Bluefield Daily Telegraph, Bluefield, WV

January 24, 2013

Seeds of growth — BAT a good Exit 1 addition

Bluefield Daily Telegraph

— There appears to be a general consensus among local economic development officials that the Interstate 77 Exit 1 in Bluefield is an area that needs to be developed. However, a number of stumbling blocks remain, including the need for improving signage and visibility to the exit.

It can also be argued that developing the area near Exit 1 could be the key to future growth for the Bluefield area. After all, just look at what Exit 9 has done for the greater Princeton area.

But besides a few notable exceptions, Exit 1 has largely been a blind spot for the traveling public.

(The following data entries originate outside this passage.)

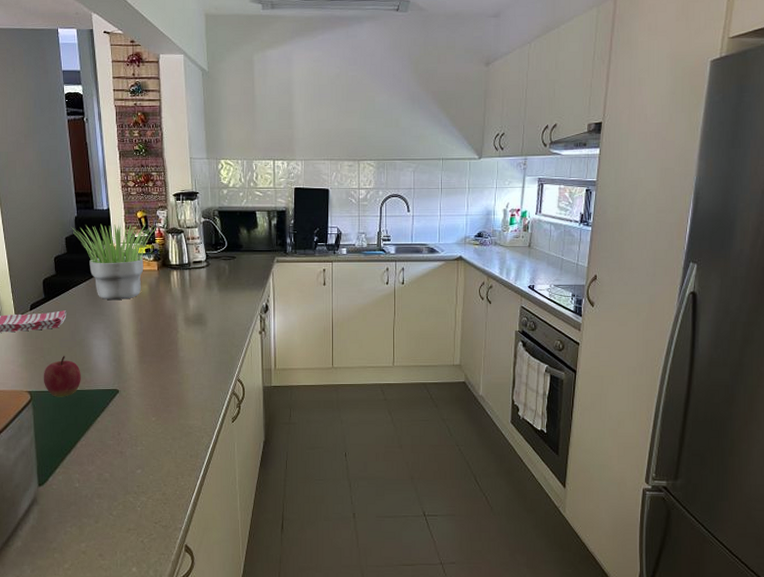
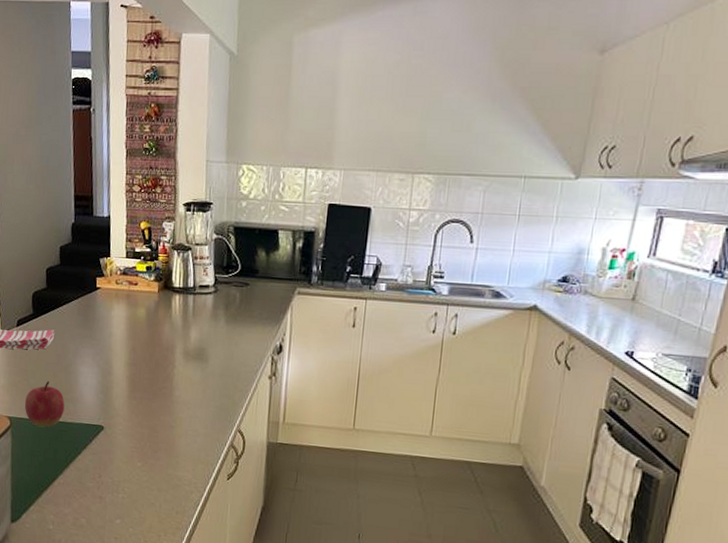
potted plant: present [71,223,157,299] -> none [67,233,162,324]

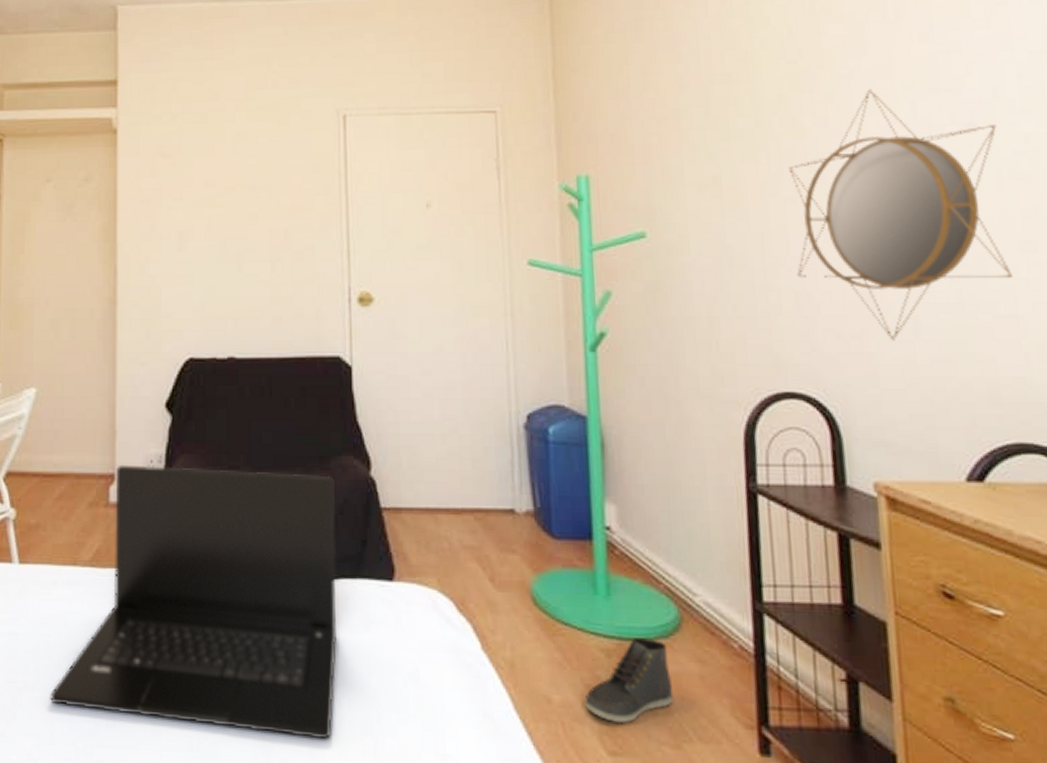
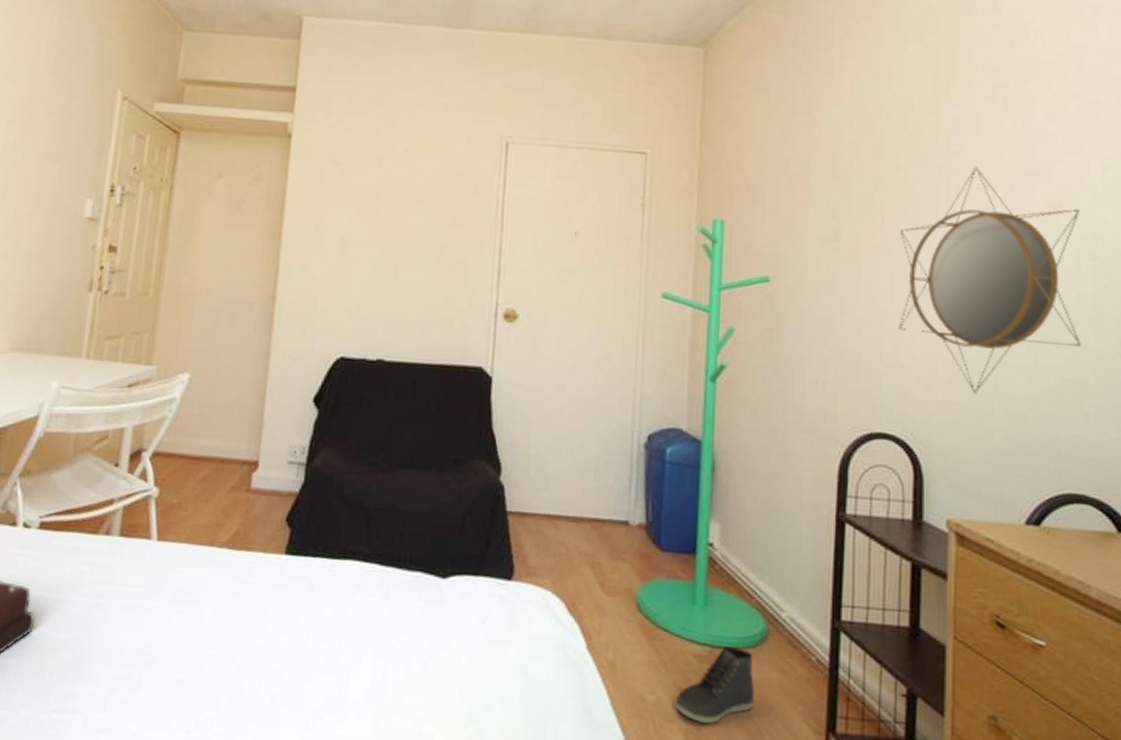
laptop: present [50,464,336,740] -> none [175,453,466,725]

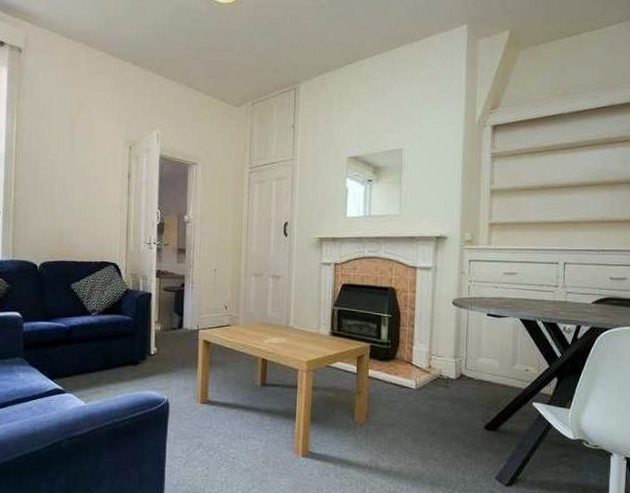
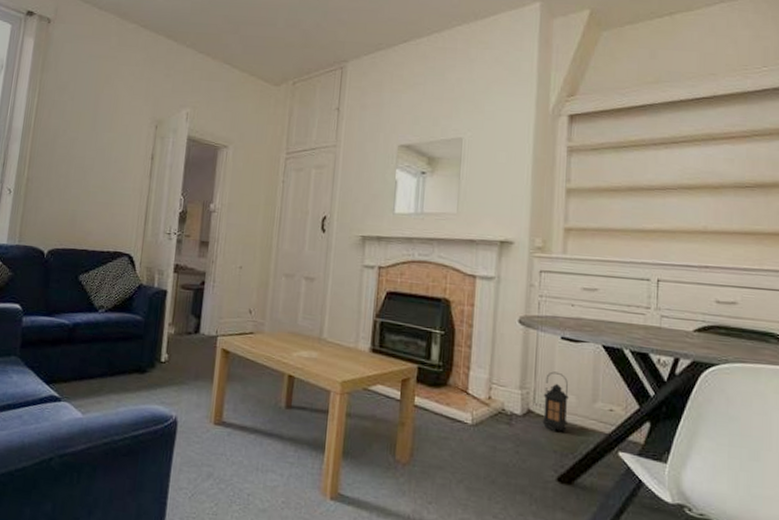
lantern: none [472,342,493,391] -> present [542,371,569,433]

And that’s unfortunate. However, the looming completion of a long-planned transit relocation project could help to change things. Contract crews are already hard at work transforming the former Eagle Truck Lines building on John Nash Boulevard, near Exit 1, into the new Bluefield Area Transit headquarters.

With the Mercer County Commission’s approval of the city of Bluefield’s annexation request earlier this month, the project now has an official green light.

The city of Bluefield recently acquired a 33-acre parcel of land that includes the 3.5 acres where the BAT facility is to be located. “Some of the city’s property is on the mountain side, but there is a beautiful three-acre site beside the bus garage that is already level and ready to go,” BAT Director Patrick McKinney said last week. “It would be suitable for several different kinds of developments.”

Right now, McKinney is focused on the interior transformation of the former truck garage into a state-of-the art public transit facility. The project involves a remodeling of the 11,346-square foot structure for use by the transit buses, as well as the addition of modern maintenance bays and a bus-wash bay. The project contract also calls for the demolition of the old administrative portion of the former truck garage.

The $2,756,570 project is being funding by the Federal Transit Administration and the West Virginia Division of Public Transit. No local matching funds are being utilized for the project.

The BAT system is currently operating out of the old freight station building on Bluefield Avenue. The relocation project accomplishes several objectives. It provides the transit system with a larger and more modern facility to operate out of. A new fueling station also is planned in the area. This in return should bring more traffic and activity to the John Nash Boulevard site. The BAT system itself has a total of 24 buses with about 18 or 19 on the road on any given day.

The relocation of the BAT system to John Nash Boulevard also could provide the seeds for additional growth at Exit 1. It is our hope that more businesses will follow the lead of the BAT system — as Exit 1 is an area that should be bustling with commercial activity.

After all, when a motorist exits the interstate, he or she expects to find gas stations, restaurants, hotels and motels and shopping centers within just a short distance. And that’s what we should be seeing along Exit 1. The BAT is a good start, and could provide the spark needed for additional growth.